Is there really such a thing as crypto addiction?

I have long believed that buying crypto is less like an investment, as it is usually said, and more akin to gambling. There are the get-rich-quick promises, the gamified trading platforms and the sheer unpredictability of the markets.

It wasn’t until I hosted the latest series of the FT’s Tech Tonic podcast that I realized how deep and disturbing the parallels are. “A Skeptic’s Guide to Crypto” took me on a wild ride, from monomaniacal tech billionaires in Virginia to no-nonsense cattle ranchers in Wyoming. But it was in the Scottish Borders, about 20 miles south of Edinburgh, that I came across Castle Craig, an impressive 18th-century manor house that has been used as a rehabilitation center for more than three decades.

Castle Craig treats all types of addiction, from alcoholism to gambling, but in 2016 it became the first rehab clinic to diagnose and treat crypto addiction. Since then, it has worked with almost 250 patients, and the numbers are growing every year.

The man in charge of the crypto clinic is Tony Marini, a 57-year-old Scottish-Italian who uses the same 12-step program he does to treat gambling. Marini, himself a former gambler, alcoholic and cocaine addict now in recovery for 17 years, tells me that as soon as he started researching crypto after his first patient in 2016, he was hooked.

“I found myself spending hours looking at different cryptos, going back to check prices,” he says. “I became obsessed with it … my brain was taken to the exact same place that gambling would take me.” He almost put some money into it himself, before he realized the dangerous path he was taking.

Not everyone gets addicted to crypto trading, of course, but it’s not hard to see why it can be addictive, with its heady mix of volatile price movements, a market that never sleeps, a seemingly endless supply of crypto tokens to bet on – more than 21,000 at last count – and an active online community.

But crypto has a problem that gambling, which is clearly labeled as such, doesn’t: people often don’t know what they’re getting themselves into, even when they’re addicted. There is no specific body that regulates it. There is no “becryptoaware.org”. Britain’s Advertising Standards Agency is finally tightening its rules on crypto ads that have been popping up everywhere, but they won’t come into force until next year.

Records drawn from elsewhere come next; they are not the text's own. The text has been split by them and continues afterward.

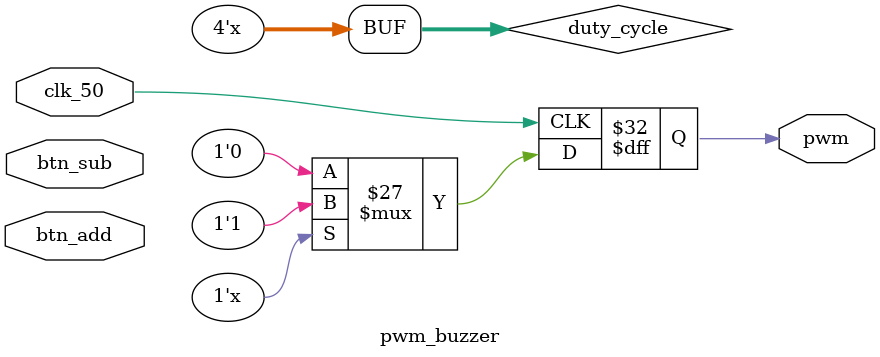
<source format=v>
module pwm_buzzer(clk_50,btn_sub, btn_add, pwm);

input btn_add;
input btn_sub;
input clk_50;

localparam period = 2;
localparam clk50 = 50_000_000;

output reg pwm;

reg [3:0] duty_cycle = 5;
reg [3:0] cnt_pwm = 5;


always @(posedge clk_50)
	if (cnt_pwm == period * clk50)
		cnt_pwm <= 0;
	else
		cnt_pwm <= cnt_pwm + 1;	 

always @(posedge clk_50)
	if (cnt_pwm < period * clk50 * duty_cycle / 10)
		pwm <= 1'b1;
	else
		pwm <= 1'b0;

always @(*)
	if (btn_sub && duty_cycle > 1)
		duty_cycle = duty_cycle - 1;
	else if (btn_add && duty_cycle < 9)
		duty_cycle = duty_cycle + 1;	

endmodule


</source>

“People don’t think they have a problem with crypto, and this is the biggest problem,” says Marini. “People using crypto don’t know they’re gambling… because it’s not regulated.”

Most of Marini’s crypto patients come in with other addictions—typically cocaine and amphetamines, which help users stay awake in the market—and it’s not until they start discussing their behavioral patterns that they realize they’re also addicted to crypto.

One former patient, who was already in recovery for alcohol and drug addiction, describes setting multiple alarms on his phone so he could wake up throughout the night to check crypto prices. He soon found himself back into alcohol and cocaine. Marini sees this as another example of cross-dependence, where one dependence feeds another.

I usually take some kind of vague pleasure in poking fun at the toxicity of cryptoculture, especially when it’s aimed at “no-coiners” like me. But stories like this bring me no joy. Crypto may be dressed up in memes and Dogecoin t-shirts, but it’s time we start seeing it for what it is: a pretty dangerous form of gambling.